If your error reporting has been set in the php.ini you won't have to worry about this. Just make sure you handle errors gracefully and never reveal the true cause of any issues to your users. Revealing the true cause to the public can be a gold engraved invitation for those wanting to harm your sites and servers. If you do not want to send errors to the browser you can always monitor your web server error logs. Log locations will vary from server to server e.g., on Ubuntu the error log is typically located at /var/log/apache2/error.log. If you're examining error logs in a Linux environment you can use tail -f /path/to/log in a console window to see errors as they occur in real-time....or as you make them.

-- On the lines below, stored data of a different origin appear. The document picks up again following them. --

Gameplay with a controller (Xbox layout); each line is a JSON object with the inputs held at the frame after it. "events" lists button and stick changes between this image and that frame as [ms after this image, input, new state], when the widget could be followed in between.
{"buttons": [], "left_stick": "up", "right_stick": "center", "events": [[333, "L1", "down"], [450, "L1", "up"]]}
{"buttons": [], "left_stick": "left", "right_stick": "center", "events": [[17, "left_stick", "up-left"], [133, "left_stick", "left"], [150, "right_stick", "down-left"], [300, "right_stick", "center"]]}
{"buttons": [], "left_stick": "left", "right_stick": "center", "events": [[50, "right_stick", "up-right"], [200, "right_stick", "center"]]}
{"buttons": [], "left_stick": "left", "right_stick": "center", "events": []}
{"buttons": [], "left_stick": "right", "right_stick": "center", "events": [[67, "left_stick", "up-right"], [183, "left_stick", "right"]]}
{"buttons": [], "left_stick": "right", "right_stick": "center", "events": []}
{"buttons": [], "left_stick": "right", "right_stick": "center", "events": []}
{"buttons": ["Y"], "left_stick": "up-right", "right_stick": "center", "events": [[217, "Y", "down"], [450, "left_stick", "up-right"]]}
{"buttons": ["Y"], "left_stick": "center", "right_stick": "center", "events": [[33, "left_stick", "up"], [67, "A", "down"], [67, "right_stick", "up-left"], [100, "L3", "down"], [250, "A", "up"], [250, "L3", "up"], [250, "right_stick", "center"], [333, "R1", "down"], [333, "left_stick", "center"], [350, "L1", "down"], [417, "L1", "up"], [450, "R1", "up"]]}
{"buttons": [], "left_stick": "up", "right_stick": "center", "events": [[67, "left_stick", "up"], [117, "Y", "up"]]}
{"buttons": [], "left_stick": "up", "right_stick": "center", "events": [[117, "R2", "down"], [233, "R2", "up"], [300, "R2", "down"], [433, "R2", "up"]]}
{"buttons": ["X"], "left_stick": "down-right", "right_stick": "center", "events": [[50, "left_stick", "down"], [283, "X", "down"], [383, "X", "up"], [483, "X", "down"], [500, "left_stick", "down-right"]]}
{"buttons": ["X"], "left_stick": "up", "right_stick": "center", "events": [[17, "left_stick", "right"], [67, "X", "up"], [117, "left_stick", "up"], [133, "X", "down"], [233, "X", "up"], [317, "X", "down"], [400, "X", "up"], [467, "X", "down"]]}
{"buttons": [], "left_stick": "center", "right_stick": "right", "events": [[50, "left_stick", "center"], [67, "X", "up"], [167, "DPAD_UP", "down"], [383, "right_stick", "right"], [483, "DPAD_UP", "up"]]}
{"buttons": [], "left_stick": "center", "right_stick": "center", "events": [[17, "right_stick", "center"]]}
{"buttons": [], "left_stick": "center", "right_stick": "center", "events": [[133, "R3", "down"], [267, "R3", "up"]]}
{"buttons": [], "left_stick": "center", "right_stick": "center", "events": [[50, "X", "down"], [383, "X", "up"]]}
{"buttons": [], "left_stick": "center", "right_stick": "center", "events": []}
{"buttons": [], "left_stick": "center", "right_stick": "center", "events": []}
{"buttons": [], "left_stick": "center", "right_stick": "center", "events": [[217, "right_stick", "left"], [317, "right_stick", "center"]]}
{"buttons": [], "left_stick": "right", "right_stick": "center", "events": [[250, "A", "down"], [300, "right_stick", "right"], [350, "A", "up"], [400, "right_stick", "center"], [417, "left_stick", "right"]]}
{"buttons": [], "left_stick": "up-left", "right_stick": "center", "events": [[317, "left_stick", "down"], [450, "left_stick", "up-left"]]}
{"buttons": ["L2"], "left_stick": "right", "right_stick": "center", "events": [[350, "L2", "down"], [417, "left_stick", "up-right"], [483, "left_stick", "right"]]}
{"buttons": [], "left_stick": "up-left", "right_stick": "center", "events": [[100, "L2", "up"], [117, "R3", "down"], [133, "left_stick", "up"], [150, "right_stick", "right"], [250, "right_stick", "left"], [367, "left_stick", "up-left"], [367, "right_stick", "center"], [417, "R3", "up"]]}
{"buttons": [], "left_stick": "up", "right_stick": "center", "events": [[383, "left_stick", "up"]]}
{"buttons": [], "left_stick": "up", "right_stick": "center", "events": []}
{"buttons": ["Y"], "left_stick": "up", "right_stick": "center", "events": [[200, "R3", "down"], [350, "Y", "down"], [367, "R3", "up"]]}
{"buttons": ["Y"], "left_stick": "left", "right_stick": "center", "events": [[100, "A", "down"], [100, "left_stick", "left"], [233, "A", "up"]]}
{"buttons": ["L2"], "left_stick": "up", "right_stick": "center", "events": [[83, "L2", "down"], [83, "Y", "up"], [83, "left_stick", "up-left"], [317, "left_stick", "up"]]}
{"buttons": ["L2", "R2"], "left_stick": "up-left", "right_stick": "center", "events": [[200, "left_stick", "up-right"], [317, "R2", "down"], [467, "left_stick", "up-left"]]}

Once you're squared away on standard error reporting adding error checking on your database connection and queries will give you much more detail about the problems going on. Have a look at this example where the column name is incorrect. First, the code which returns the generic fatal error message:

$sql = "SELECT `foo` FROM `weird_words` WHERE `definition` = ?";
$query = $mysqli->prepare($sql)); // assuming $mysqli is the connection
$query->bind_param('s', $definition);
$query->execute();

The error is generic and not very helpful to you in solving what is going on.

With a couple of more lines of code you can get very detailed information which you can use to solve the issue immediately. Check the prepare() statement for truthiness and if it is good you can proceed on to binding and executing.

$sql = "SELECT `foo` FROM `weird_words` WHERE `definition` = ?";
if($query = $mysqli->prepare($sql)) { // assuming $mysqli is the connection
    $query->bind_param('s', $definition);
    $query->execute();
    // any additional code you need would go here.
} else {
    $error = $mysqli->errno . ' ' . $mysqli->error;
    echo $error; // 1054 Unknown column 'foo' in 'field list'
}

If something is wrong you can spit out an error message which takes you directly to the issue. In this case there is no foo column in the table, solving the problem is trivial.

If you choose, you can include this checking in a function or class and extend it by handling the errors gracefully as mentioned previously.

---

Check your connection first.

Then if you want to fetch the exact value from the database then you should write:

$username = $_POST['username'];
$password = $_POST['password'];
$result = mysql_query("SELECT * FROM Users WHERE UserName =`$usernam`");

Or you want to fetch the LIKE type of value then you should write:

$result = mysql_query("SELECT * FROM Users WHERE UserName LIKE '%$username%'");

---

You can also check wether $result is failing like so, before executing the fetch array

$username = $_POST['username'];
$password = $_POST['password'];
$result = mysql_query('SELECT * FROM Users WHERE UserName LIKE $username');
if(!$result)
{
     echo "error executing query: "+mysql_error(); 
}else{
       while($row = mysql_fetch_array($result))
       {
         echo $row['FirstName'];
       }
}

---

Usually an error occurs when your database conectivity fails, so be sure to connect your database or to include the database file.

include_once(db_connetc.php');

OR

// Create a connection
$connection = mysql_connect("localhost", "root", "") or die(mysql_error());

//Select database
mysql_select_db("db_name", $connection) or die(mysql_error());

$employee_query = "SELECT * FROM employee WHERE `id` ='".$_POST['id']."';

$employee_data = mysql_query($employee_query);

if (mysql_num_rows($employee_data) > 0) {

    while ($row = mysql_fetch_array($employee_data)){
        echo $row['emp_name'];
    } // end of while loop
} // end of if

• Best practice is to run the query in sqlyog and then copy it into your page code.
• Always store your query in a variable and then echo that variable. Then pass to mysql_query($query_variable);.